[Entries taken from a collection]
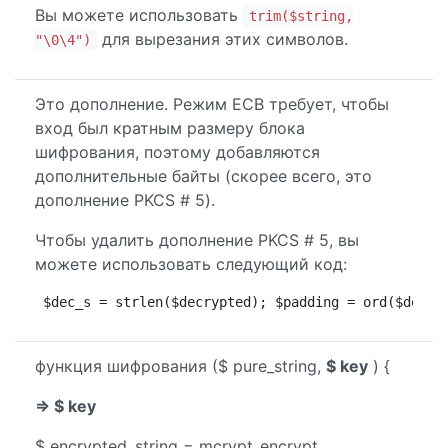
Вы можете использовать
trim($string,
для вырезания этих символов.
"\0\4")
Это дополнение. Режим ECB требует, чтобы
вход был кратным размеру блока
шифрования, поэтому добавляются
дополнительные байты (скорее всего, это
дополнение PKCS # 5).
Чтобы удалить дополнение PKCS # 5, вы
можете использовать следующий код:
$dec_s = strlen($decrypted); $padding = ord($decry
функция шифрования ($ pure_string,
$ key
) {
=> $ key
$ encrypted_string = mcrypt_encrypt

--

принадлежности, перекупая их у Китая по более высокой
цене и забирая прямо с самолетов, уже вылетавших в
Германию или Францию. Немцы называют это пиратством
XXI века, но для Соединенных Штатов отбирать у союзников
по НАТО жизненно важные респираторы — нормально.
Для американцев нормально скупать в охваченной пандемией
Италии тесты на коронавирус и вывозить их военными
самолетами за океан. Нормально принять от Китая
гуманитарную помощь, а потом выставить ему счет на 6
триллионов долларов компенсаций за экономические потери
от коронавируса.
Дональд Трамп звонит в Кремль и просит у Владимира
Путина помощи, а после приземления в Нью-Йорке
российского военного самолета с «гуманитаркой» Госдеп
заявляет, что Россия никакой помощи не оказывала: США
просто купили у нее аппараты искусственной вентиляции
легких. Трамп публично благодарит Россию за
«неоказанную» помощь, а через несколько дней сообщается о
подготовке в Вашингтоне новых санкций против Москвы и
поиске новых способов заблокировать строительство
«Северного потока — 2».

__Exercise description__: When the line with "заявляет, что Россия" is reached in the data above, start copying there, and copy each line exactly until the line with "подготовке в Вашингтоне" has been copied; copy nothing else.

__Solution to the exercise__:
заявляет, что Россия никакой помощи не оказывала: США
просто купили у нее аппараты искусственной вентиляции
легких. Трамп публично благодарит Россию за
«неоказанную» помощь, а через несколько дней сообщается о
подготовке в Вашингтоне новых санкций против Москвы и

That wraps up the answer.